Start of Block

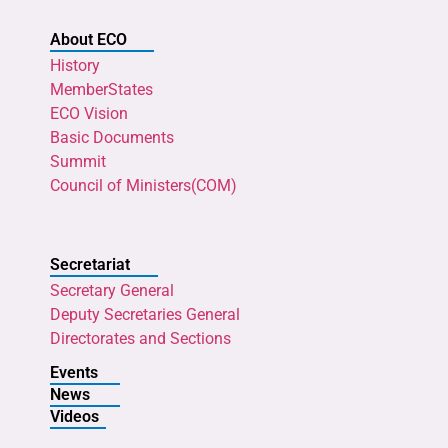
About ECO
History
MemberStates
ECO Vision
Basic Documents
Summit
Council of Ministers(COM)
Secretariat
Secretary General
Deputy Secretaries General
Directorates and Sections
Events
News
Videos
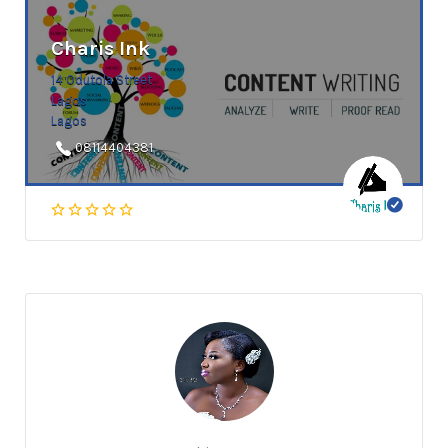
Charis Ink
14 Odutola Street
Lagos
Lagos
08114404381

End of Block

**WORK TO COMPLETE**
Repeat every entry above precisely, leaving each picture out.

**TASK OUTPUT**
About ECO
History
MemberStates
ECO Vision
Basic Documents
Summit
Council of Ministers(COM)
Secretariat
Secretary General
Deputy Secretaries General
Directorates and Sections
Events
News
Videos
Charis Ink
14 Odutola Street
Lagos
Lagos
08114404381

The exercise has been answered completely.